Guy Chapman aka JzG wrote:
On Fri, 12 May 2006 20:04:25 +0100, you wrote:
If you really feel it is necessary to stop people
from proclaiming
anything about them (not even specifically religions) using templates,
you are free to voice this opinion, but you are not entitled to delete
any such templates without community concensus.
You are way behind the curve here, this has been discussed to death.
Forgive me for not reading absolutely every edit to absolutely every
page in the Wikipedia namespace, the Wikipedia talk namespace, the
Template talk namespace, and whatever else.
The redux as far as I recall is that templates
proclaiming a point of
view are divisive, that the declaration of a point of view on a user
page is not in itself wrong even so, but that
The templates do not provide any additional possibility of proclamation
that plain text on the user page wouldn't already provide. Since you
agree that the declaration of a point of view on a user page is not in
itself wrong, it logically follows that the mere fact that the templates
proclaim a point of view does not make them wrong.

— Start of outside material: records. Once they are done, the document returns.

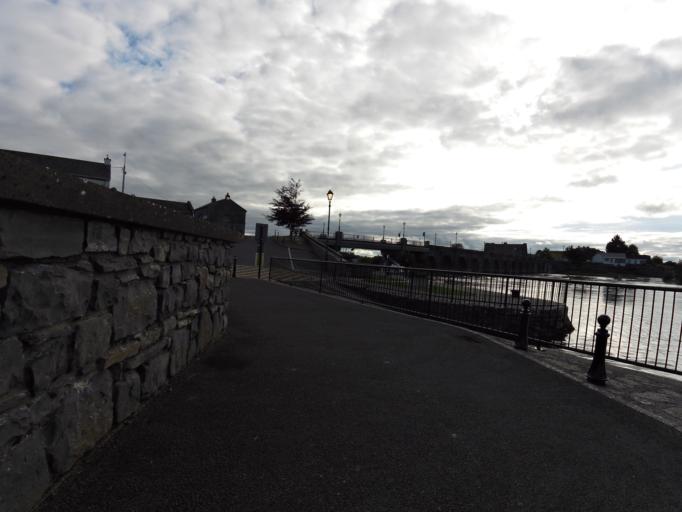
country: IE
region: Leinster
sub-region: Uibh Fhaili
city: Banagher
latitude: 53.2801
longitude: -8.0489
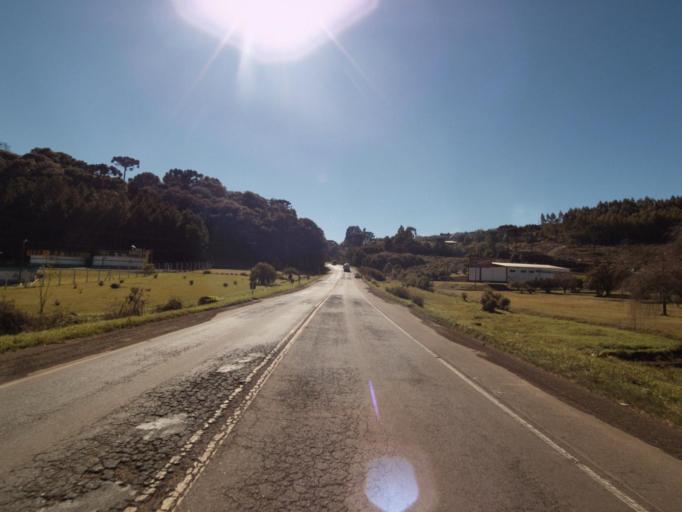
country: BR
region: Santa Catarina
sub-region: Joacaba
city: Joacaba
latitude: -27.0801
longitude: -51.6639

it is a poor use of server resources to transclude
such declarations
It is highly doubtful that any significant amounts of server resources
are at stake. It is even more doubtful that the load would be
significantly increased compared to the current situation which already
allows a significant number of humorous (and therefore irrelevant)
userboxes. Either way, a proper analysis of the consumption of server
resources has not been made.
a poor precedent to imply that such declarations are
officially sanctioned by including them in template space.

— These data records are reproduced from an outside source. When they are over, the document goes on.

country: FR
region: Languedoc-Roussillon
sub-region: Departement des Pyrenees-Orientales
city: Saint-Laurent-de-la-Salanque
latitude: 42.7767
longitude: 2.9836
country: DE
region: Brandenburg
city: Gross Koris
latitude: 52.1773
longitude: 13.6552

There is nothing about the templates that makes them any more
"officially sanctioned" than text on a user page on a
Wikimedia-controlled server already is.
Some of them were patently inflammatory, and those
were removed first
and fastest. Others included unfree images, a problem in itself.
These are separate issues that I am not contesting. A proclamation of
any belief is possible without breaching any of those two requirements
(not being inflammatory and not using non-free images).